Oh yeah, forgot about them, lol. Ribbons will take feeder fish and green snakes will take crickets(ive kept both). I cant think of any others off the top of my head right now, sorry.

Thanks,

Andrew


----------



## Devilpacker (Aug 9, 2005)

Were they good snakes to keep?

Also can you buy single frozen mice so you don't have to keep them in the freezer?


----------



## Andrew (Aug 9, 2005)

They were pretty cool snakes.

You could probably get frozen mice from your local pet shop.


----------



## Devilpacker (Aug 9, 2005)

Thanks alot, for the help

Just one more if you don't mind i have read some conflicting info on Garter snakes , some info says they need mice some says the don't, Could you clarify?

Thanks Again


----------



## Andrew (Aug 9, 2005)

The ribbon snakes are actually "aquatic" garter snakes. They spend more time in/around water, and so they eat fish. Different species have different requirements.

Thanks,

Andrew


----------



## Devilpacker (Aug 9, 2005)

Thanks for help


----------



## Leah (Aug 9, 2005)

I keep a small garter who is currently eating worms and pill bugs..


----------



## PseudoDave (Aug 9, 2005)

There i also the European counterpart to our grass snake (very much the same in most ways) that is often available over here. Fish, amphibians, worms, even slugs I believe make up its diet.
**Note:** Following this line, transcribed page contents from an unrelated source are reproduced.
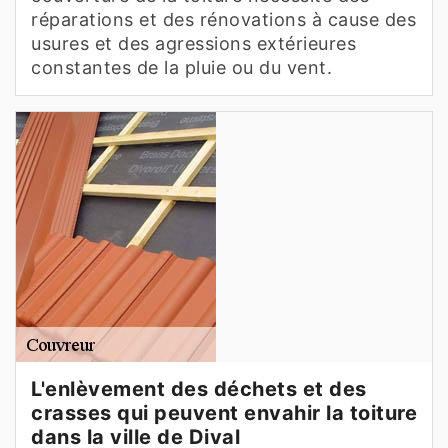
réparations et des rénovations à cause des
usures et des agressions extérieures
constantes de la pluie ou du vent.
L'enlèvement des déchets et des
crasses qui peuvent envahir la toiture
dans la ville de Dival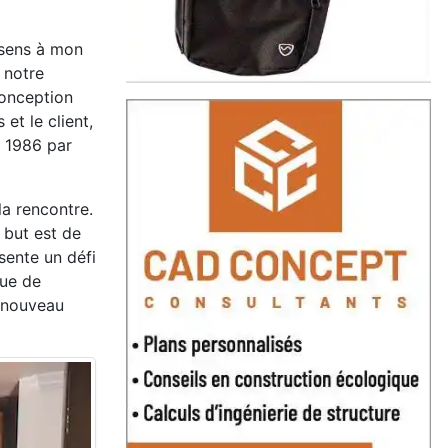
n sens à mon
 notre
conception
 et le client,
n 1986 par
la rencontre.
 but est de
sente un défi
que de
n nouveau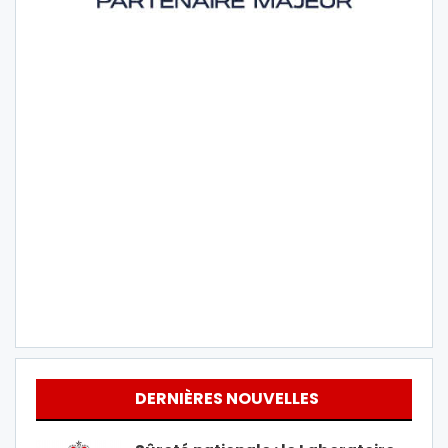
DERNIÈRES NOUVELLES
Though obviously availability of those depends on your location.

Dave


----------



## Devilpacker (Aug 9, 2005)

So are those pretty much the only kinds that don't eat mice?


----------



## PseudoDave (Aug 9, 2005)

There are many things in between, but it all depends on your locality and the available species you can obtain. There are egg eating snakes of course, surviving well on quail eggs etc...

Dave


----------



## Devilpacker (Aug 9, 2005)

Thanks for the help

Is their any way to have a snake that eat mice and not have to keep the mice in the frezzer


----------



## PseudoDave (Aug 9, 2005)

Only if you only purchase the mice when you need them. Unless you breed them and don't mind killing them yourself. Feeding live is not something i agree with, so I won't suggest that


----------



## Devilpacker (Aug 9, 2005)

Thanks for the help


----------



## Devilpacker (Aug 9, 2005)

Has anybody kept Banded Watersnakes?


----------